Inheritance. "Unto thy seed will I give this land." Obedience brought Abraham a great inheritance. It brought him the land of Canaan. This is the first time Abraham is told by God that the land of Canaan is his inheritance, that it will be given to his seed (which included him also, cp. Genesis 13:15,17 and Genesis 15:7). It is interesting to note that the word "give" in verse 7, which we quoted here, appears over one thousand times in the Bible. A good number of these appearances have to do with God giving the land of Palestine to His chosen people. Our text is the first place in Scripture where this promise is made. This promise will be made in nearly 150 passages in the Old Testament—from the time of the patriarchs to the time when a remnant returned from exile (Nehemiah 9:35,36). It even shows up in the giving of the ten commandments (Exodus 20:12).

As we go further in our study of Abraham, we will learn much more about this gift of land to Abraham’s seed. It was a very important part of the covenant God had with Abraham and his seed. This gift of land needs to be understood well, for there is so much fighting in the Middle East about the land today. The Scripture makes it clear that the land belongs to Israel, for God gave it to them. The claims of all others are not valid claims.

5. The Devotion in His Obedience

When Abraham reached the land where God had sent him, "there builded he an altar unto the Lord" (Genesis 12:7). How well this reveals his great devotion to the Lord. Why does this altar show great devotion on Abraham’s part to the Lord? Because he built it in heathen Canaan. He was not afraid to own his faith and to worship God before the heathen. He publicly and unashamedly professed his faith in God before those not sympathetic to his faith. It takes great devotion to God to do that.
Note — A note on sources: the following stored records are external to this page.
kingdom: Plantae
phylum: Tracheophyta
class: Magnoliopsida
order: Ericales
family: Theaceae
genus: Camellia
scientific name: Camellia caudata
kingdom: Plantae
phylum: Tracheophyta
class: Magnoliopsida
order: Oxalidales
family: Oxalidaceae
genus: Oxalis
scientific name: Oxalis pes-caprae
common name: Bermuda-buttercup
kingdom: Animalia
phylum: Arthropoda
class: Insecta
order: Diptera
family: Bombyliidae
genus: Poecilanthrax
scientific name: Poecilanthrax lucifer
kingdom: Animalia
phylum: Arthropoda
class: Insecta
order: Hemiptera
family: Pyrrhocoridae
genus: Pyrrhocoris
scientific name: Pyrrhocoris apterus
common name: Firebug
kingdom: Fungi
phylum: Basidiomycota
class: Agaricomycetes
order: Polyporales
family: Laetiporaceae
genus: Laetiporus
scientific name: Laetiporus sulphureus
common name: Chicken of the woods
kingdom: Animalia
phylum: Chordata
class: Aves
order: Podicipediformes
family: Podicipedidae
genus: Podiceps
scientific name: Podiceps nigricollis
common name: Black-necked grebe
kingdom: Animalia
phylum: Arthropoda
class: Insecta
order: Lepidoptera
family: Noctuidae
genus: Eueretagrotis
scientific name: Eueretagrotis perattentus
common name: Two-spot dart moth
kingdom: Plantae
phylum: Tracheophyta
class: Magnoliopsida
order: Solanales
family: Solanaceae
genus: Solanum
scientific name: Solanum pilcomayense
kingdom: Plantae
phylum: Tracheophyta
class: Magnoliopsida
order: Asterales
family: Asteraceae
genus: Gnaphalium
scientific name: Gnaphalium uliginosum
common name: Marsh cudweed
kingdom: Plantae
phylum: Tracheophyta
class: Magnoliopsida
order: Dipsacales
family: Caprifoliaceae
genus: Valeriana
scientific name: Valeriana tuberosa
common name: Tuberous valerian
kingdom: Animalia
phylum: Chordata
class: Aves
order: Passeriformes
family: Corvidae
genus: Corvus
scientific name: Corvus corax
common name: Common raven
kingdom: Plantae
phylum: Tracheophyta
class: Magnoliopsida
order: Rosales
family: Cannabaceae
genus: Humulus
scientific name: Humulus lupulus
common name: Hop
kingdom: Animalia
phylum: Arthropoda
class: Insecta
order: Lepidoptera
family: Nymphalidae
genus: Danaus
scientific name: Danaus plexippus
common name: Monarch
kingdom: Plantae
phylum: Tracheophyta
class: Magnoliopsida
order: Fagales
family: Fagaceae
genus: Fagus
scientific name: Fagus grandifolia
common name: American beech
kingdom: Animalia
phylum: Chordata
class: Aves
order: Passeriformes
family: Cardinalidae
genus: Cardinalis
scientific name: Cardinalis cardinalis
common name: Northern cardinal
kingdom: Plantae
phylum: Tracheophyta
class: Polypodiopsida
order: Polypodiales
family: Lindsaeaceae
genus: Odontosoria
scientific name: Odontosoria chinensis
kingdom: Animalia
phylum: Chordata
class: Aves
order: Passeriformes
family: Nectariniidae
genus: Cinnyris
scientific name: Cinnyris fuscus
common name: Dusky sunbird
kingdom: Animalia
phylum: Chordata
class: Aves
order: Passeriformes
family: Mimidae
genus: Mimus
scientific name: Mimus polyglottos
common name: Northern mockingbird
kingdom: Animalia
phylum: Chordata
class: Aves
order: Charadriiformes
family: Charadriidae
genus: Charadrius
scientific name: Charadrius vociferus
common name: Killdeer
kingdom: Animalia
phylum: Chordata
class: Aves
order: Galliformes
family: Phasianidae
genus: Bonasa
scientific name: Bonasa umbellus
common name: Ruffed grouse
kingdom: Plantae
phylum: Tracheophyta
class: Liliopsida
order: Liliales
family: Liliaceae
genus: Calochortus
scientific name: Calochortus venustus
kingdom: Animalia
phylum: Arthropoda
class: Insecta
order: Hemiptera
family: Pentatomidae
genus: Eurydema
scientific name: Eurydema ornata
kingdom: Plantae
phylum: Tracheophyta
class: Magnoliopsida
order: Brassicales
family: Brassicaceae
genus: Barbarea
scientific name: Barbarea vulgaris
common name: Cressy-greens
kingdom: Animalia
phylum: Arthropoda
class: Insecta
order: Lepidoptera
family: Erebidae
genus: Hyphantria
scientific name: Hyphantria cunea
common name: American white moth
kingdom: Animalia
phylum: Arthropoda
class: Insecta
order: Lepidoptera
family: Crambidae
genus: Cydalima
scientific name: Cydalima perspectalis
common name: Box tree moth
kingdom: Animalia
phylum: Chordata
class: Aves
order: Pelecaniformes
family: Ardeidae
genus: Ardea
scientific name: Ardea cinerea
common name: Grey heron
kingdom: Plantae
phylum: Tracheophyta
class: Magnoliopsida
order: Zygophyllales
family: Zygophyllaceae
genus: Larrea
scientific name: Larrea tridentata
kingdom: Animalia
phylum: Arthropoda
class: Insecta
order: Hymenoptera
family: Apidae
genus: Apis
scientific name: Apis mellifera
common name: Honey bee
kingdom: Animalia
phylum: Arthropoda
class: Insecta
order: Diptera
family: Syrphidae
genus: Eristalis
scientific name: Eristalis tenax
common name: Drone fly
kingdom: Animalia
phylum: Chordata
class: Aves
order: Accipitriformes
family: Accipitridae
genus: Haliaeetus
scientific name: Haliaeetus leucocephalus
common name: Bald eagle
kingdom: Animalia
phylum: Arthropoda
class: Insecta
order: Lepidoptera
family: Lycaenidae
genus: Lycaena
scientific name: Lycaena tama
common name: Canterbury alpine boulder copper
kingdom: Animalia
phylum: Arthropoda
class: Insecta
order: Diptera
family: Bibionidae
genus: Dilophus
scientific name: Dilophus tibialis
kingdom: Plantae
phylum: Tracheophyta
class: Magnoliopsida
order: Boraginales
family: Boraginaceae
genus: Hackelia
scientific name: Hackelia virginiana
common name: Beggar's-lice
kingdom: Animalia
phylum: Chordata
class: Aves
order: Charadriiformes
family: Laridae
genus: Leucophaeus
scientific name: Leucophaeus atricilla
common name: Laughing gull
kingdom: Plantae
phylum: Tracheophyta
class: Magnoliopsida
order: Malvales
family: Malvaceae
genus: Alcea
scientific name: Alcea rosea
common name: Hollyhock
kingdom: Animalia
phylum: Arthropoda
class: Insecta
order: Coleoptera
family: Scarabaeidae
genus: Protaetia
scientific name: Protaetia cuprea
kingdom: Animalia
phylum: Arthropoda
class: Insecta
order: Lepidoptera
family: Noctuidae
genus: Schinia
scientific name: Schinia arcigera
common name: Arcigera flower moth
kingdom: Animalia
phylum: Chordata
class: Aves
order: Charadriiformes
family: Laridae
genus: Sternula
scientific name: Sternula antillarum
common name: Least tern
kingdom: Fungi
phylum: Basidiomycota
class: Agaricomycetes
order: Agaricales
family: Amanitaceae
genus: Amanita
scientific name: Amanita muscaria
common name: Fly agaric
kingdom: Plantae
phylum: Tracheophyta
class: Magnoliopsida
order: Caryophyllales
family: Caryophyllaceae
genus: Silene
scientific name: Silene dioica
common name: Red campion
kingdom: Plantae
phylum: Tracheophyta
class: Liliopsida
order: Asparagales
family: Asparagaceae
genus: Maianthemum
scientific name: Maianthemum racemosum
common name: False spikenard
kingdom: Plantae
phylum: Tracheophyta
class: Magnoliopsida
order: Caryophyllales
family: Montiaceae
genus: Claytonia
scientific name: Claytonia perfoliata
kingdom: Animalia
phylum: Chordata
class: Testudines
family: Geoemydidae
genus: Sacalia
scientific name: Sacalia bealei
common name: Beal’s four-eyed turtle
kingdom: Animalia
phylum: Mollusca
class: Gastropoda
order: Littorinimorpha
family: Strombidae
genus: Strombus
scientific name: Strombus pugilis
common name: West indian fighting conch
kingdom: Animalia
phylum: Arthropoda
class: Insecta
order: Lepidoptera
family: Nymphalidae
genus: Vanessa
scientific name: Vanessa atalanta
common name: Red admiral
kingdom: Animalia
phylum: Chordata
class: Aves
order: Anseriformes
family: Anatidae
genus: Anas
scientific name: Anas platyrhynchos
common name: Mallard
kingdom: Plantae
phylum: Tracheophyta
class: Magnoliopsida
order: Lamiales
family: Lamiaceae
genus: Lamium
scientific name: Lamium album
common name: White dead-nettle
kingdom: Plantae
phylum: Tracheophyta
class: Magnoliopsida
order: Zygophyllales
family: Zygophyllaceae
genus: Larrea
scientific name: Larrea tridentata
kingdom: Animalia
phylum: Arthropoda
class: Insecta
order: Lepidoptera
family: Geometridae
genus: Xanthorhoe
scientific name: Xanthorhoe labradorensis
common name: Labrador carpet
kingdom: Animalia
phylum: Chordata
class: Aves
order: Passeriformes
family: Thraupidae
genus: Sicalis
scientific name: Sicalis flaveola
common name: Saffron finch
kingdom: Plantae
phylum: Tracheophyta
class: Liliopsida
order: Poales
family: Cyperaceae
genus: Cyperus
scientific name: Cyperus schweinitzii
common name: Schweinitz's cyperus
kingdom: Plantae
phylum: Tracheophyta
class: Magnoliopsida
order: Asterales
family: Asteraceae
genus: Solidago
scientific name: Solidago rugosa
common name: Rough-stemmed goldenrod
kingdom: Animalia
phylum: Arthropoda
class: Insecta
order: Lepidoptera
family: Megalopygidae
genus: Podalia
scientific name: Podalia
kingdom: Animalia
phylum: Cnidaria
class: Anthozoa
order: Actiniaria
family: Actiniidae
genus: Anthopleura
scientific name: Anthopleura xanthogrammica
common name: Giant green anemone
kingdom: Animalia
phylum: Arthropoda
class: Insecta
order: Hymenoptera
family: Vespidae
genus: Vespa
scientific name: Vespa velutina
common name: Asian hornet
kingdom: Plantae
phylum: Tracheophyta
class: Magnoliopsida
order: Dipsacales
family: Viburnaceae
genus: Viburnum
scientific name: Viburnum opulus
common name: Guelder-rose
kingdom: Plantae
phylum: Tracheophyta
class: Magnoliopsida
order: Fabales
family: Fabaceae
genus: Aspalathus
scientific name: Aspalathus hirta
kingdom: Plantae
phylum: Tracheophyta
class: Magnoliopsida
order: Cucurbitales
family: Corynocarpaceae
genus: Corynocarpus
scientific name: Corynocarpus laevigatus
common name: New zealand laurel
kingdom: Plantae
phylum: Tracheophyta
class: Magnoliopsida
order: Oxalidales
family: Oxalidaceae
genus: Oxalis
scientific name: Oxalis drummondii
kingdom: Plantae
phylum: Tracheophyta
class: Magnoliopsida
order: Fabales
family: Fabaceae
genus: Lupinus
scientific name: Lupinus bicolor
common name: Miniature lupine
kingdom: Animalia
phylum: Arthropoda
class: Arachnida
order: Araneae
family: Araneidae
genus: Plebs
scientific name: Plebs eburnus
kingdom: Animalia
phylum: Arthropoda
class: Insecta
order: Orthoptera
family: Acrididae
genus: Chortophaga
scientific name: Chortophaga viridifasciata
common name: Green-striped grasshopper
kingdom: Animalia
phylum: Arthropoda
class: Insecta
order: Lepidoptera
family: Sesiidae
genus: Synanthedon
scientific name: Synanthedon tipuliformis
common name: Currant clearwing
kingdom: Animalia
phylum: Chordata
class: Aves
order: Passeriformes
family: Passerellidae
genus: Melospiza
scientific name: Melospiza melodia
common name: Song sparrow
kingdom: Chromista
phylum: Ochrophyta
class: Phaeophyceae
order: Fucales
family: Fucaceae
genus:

We are overloaded with secret disciples today. They are careful to do nothing that would give their faith away. They mix with the world and live like the world, and no one would ever suspect they are a Christian. When the world tells dirty stories, they laugh right along with the ungodly. When they go out with the world to eat, they make no effort to thank the Lord before they eat—they claim it is too embarrassing to pray before the unsaved. But Abraham was not that way. Let the heathen mock, laugh, turn up their noses at this newcomer in their land—but Abraham will still worship God anyway. May we do likewise.